- A screenshot of the game
- Developer: Zach Gage
- Engine: Open Frameworks
- Platform: MacOS
- Release: 2009
- Genres: Shoot 'em up, art game
- Mode: Single-player

= Lose/Lose =

2009 art video game

Lose/Lose is a shoot-'em-up and art video game developed by Zach Gage and released in 2009 for MacOS as part of his master's thesis show, "Data", at Parsons School of Design's MFA program. Styled after games like Galaga, the player controls a spaceship and can shoot at aliens in their path, each representing a random file on the player's computer. Destroying an alien causes the file to be deleted, potentially corrupting the player's operating system, while dying causes the game itself to be deleted. The aliens do not attack and only act as dangerous obstacles.
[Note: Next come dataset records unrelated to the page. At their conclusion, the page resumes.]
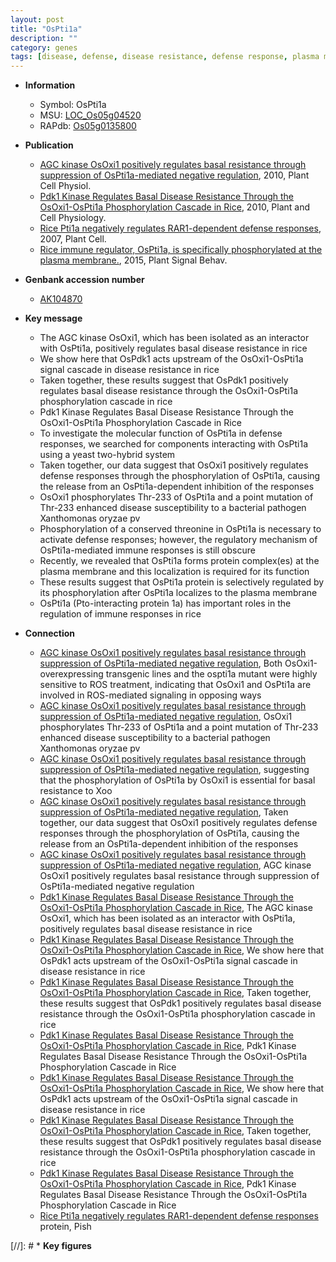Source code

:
 ```yaml
---
layout: post
title: "OsPti1a"
description: ""
category: genes
tags: [disease, defense, disease resistance, defense response, plasma membrane, immune response]
---
```


* **Information**  
    + Symbol: OsPti1a  
    + MSU: [LOC_Os05g04520](http://rice.plantbiology.msu.edu/cgi-bin/ORF_infopage.cgi?orf=LOC_Os05g04520)  
    + RAPdb: [Os05g0135800](http://rapdb.dna.affrc.go.jp/viewer/gbrowse_details/irgsp1?name=Os05g0135800)  

* **Publication**  
    + [AGC kinase OsOxi1 positively regulates basal resistance through suppression of OsPti1a-mediated negative regulation](http://www.ncbi.nlm.nih.gov/pubmed?term=AGC+kinase+OsOxi1+positively+regulates+basal+resistance+through+suppression+of+OsPti1a-mediated+negative+regulation%5BTitle%5D), 2010, Plant Cell Physiol.
    + [Pdk1 Kinase Regulates Basal Disease Resistance Through the OsOxi1-OsPti1a Phosphorylation Cascade in Rice](http://www.ncbi.nlm.nih.gov/pubmed?term=Pdk1+Kinase+Regulates+Basal+Disease+Resistance+Through+the+OsOxi1-OsPti1a+Phosphorylation+Cascade+in+Rice%5BTitle%5D), 2010, Plant and Cell Physiology.
    + [Rice Pti1a negatively regulates RAR1-dependent defense responses](http://www.ncbi.nlm.nih.gov/pubmed?term=Rice+Pti1a+negatively+regulates+RAR1-dependent+defense+responses%5BTitle%5D), 2007, Plant Cell.
    + [Rice immune regulator, OsPti1a, is specifically phosphorylated at the plasma membrane.](http://www.ncbi.nlm.nih.gov/pubmed?term=Rice+immune+regulator,+OsPti1a,+is+specifically+phosphorylated+at+the+plasma+membrane.%5BTitle%5D), 2015, Plant Signal Behav.

* **Genbank accession number**  
    + [AK104870](http://www.ncbi.nlm.nih.gov/nuccore/AK104870)

* **Key message**  
    + The AGC kinase OsOxi1, which has been isolated as an interactor with OsPti1a, positively regulates basal disease resistance in rice
    + We show here that OsPdk1 acts upstream of the OsOxi1-OsPti1a signal cascade in disease resistance in rice
    + Taken together, these results suggest that OsPdk1 positively regulates basal disease resistance through the OsOxi1-OsPti1a phosphorylation cascade in rice
    + Pdk1 Kinase Regulates Basal Disease Resistance Through the OsOxi1-OsPti1a Phosphorylation Cascade in Rice
    + To investigate the molecular function of OsPti1a in defense responses, we searched for components interacting with OsPti1a using a yeast two-hybrid system
    + Taken together, our data suggest that OsOxi1 positively regulates defense responses through the phosphorylation of OsPti1a, causing the release from an OsPti1a-dependent inhibition of the responses
    + OsOxi1 phosphorylates Thr-233 of OsPti1a and a point mutation of Thr-233 enhanced disease susceptibility to a bacterial pathogen Xanthomonas oryzae pv
    + Phosphorylation of a conserved threonine in OsPti1a is necessary to activate defense responses; however, the regulatory mechanism of OsPti1a-mediated immune responses is still obscure
    + Recently, we revealed that OsPti1a forms protein complex(es) at the plasma membrane and this localization is required for its function
    + These results suggest that OsPti1a protein is selectively regulated by its phosphorylation after OsPti1a localizes to the plasma membrane
    + OsPti1a (Pto-interacting protein 1a) has important roles in the regulation of immune responses in rice

* **Connection**  
    + [AGC kinase OsOxi1 positively regulates basal resistance through suppression of OsPti1a-mediated negative regulation](http://www.ncbi.nlm.nih.gov/pubmed?term=AGC+kinase+OsOxi1+positively+regulates+basal+resistance+through+suppression+of+OsPti1a-mediated+negative+regulation%5BTitle%5D), Both OsOxi1-overexpressing transgenic lines and the ospti1a mutant were highly sensitive to ROS treatment, indicating that OsOxi1 and OsPti1a are involved in ROS-mediated signaling in opposing ways
    + [AGC kinase OsOxi1 positively regulates basal resistance through suppression of OsPti1a-mediated negative regulation](http://www.ncbi.nlm.nih.gov/pubmed?term=AGC+kinase+OsOxi1+positively+regulates+basal+resistance+through+suppression+of+OsPti1a-mediated+negative+regulation%5BTitle%5D), OsOxi1 phosphorylates Thr-233 of OsPti1a and a point mutation of Thr-233 enhanced disease susceptibility to a bacterial pathogen Xanthomonas oryzae pv
    + [AGC kinase OsOxi1 positively regulates basal resistance through suppression of OsPti1a-mediated negative regulation](Xoo), suggesting that the phosphorylation of OsPti1a by OsOxi1 is essential for basal resistance to Xoo
    + [AGC kinase OsOxi1 positively regulates basal resistance through suppression of OsPti1a-mediated negative regulation](http://www.ncbi.nlm.nih.gov/pubmed?term=AGC+kinase+OsOxi1+positively+regulates+basal+resistance+through+suppression+of+OsPti1a-mediated+negative+regulation%5BTitle%5D), Taken together, our data suggest that OsOxi1 positively regulates defense responses through the phosphorylation of OsPti1a, causing the release from an OsPti1a-dependent inhibition of the responses
    + [AGC kinase OsOxi1 positively regulates basal resistance through suppression of OsPti1a-mediated negative regulation](http://www.ncbi.nlm.nih.gov/pubmed?term=AGC+kinase+OsOxi1+positively+regulates+basal+resistance+through+suppression+of+OsPti1a-mediated+negative+regulation%5BTitle%5D), AGC kinase OsOxi1 positively regulates basal resistance through suppression of OsPti1a-mediated negative regulation
    + [Pdk1 Kinase Regulates Basal Disease Resistance Through the OsOxi1-OsPti1a Phosphorylation Cascade in Rice](http://www.ncbi.nlm.nih.gov/pubmed?term=Pdk1+Kinase+Regulates+Basal+Disease+Resistance+Through+the+OsOxi1-OsPti1a+Phosphorylation+Cascade+in+Rice%5BTitle%5D), The AGC kinase OsOxi1, which has been isolated as an interactor with OsPti1a, positively regulates basal disease resistance in rice
    + [Pdk1 Kinase Regulates Basal Disease Resistance Through the OsOxi1-OsPti1a Phosphorylation Cascade in Rice](http://www.ncbi.nlm.nih.gov/pubmed?term=Pdk1+Kinase+Regulates+Basal+Disease+Resistance+Through+the+OsOxi1-OsPti1a+Phosphorylation+Cascade+in+Rice%5BTitle%5D), We show here that OsPdk1 acts upstream of the OsOxi1-OsPti1a signal cascade in disease resistance in rice
    + [Pdk1 Kinase Regulates Basal Disease Resistance Through the OsOxi1-OsPti1a Phosphorylation Cascade in Rice](http://www.ncbi.nlm.nih.gov/pubmed?term=Pdk1+Kinase+Regulates+Basal+Disease+Resistance+Through+the+OsOxi1-OsPti1a+Phosphorylation+Cascade+in+Rice%5BTitle%5D), Taken together, these results suggest that OsPdk1 positively regulates basal disease resistance through the OsOxi1-OsPti1a phosphorylation cascade in rice
    + [Pdk1 Kinase Regulates Basal Disease Resistance Through the OsOxi1-OsPti1a Phosphorylation Cascade in Rice](http://www.ncbi.nlm.nih.gov/pubmed?term=Pdk1+Kinase+Regulates+Basal+Disease+Resistance+Through+the+OsOxi1-OsPti1a+Phosphorylation+Cascade+in+Rice%5BTitle%5D), Pdk1 Kinase Regulates Basal Disease Resistance Through the OsOxi1-OsPti1a Phosphorylation Cascade in Rice
    + [Pdk1 Kinase Regulates Basal Disease Resistance Through the OsOxi1-OsPti1a Phosphorylation Cascade in Rice](http://www.ncbi.nlm.nih.gov/pubmed?term=Pdk1+Kinase+Regulates+Basal+Disease+Resistance+Through+the+OsOxi1-OsPti1a+Phosphorylation+Cascade+in+Rice%5BTitle%5D), We show here that OsPdk1 acts upstream of the OsOxi1-OsPti1a signal cascade in disease resistance in rice
    + [Pdk1 Kinase Regulates Basal Disease Resistance Through the OsOxi1-OsPti1a Phosphorylation Cascade in Rice](http://www.ncbi.nlm.nih.gov/pubmed?term=Pdk1+Kinase+Regulates+Basal+Disease+Resistance+Through+the+OsOxi1-OsPti1a+Phosphorylation+Cascade+in+Rice%5BTitle%5D), Taken together, these results suggest that OsPdk1 positively regulates basal disease resistance through the OsOxi1-OsPti1a phosphorylation cascade in rice
    + [Pdk1 Kinase Regulates Basal Disease Resistance Through the OsOxi1-OsPti1a Phosphorylation Cascade in Rice](http://www.ncbi.nlm.nih.gov/pubmed?term=Pdk1+Kinase+Regulates+Basal+Disease+Resistance+Through+the+OsOxi1-OsPti1a+Phosphorylation+Cascade+in+Rice%5BTitle%5D), Pdk1 Kinase Regulates Basal Disease Resistance Through the OsOxi1-OsPti1a Phosphorylation Cascade in Rice
    + [Rice Pti1a negatively regulates RAR1-dependent defense responses](R) protein, Pish

[//]: # * **Key figures**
The game received notoriety for its potentially harmful game mechanic, and was classified by Symantec as malware.

== Reception ==
Stephen Totilo of Kotaku called Symantec's decision to classify the game as dangerous "the power [...] to suggest a game can have real-world consequences", deeming it "a victory for Gage". Bitmob of VentureBeat called the game scary, saying that "in 3 seconds, I need to reinstall Call of Duty 4, Unreal Tournament 2004 and replace several icons". They suggested that people not download the game, saying that "the fact that it has a leaderboard, a disturbing twist to the game and simplicity makes it all the more alluring", and stated that the game would "really scar you".

Kieron Gillen of Rock, Paper, Shotgun said that he was "a fan of using your PC's files as part of the game", and remarked that "people are not playing it for obvious reasons". Michael Conroy of Wired UK called the game "the sort of computer game that most people will be too afraid to install".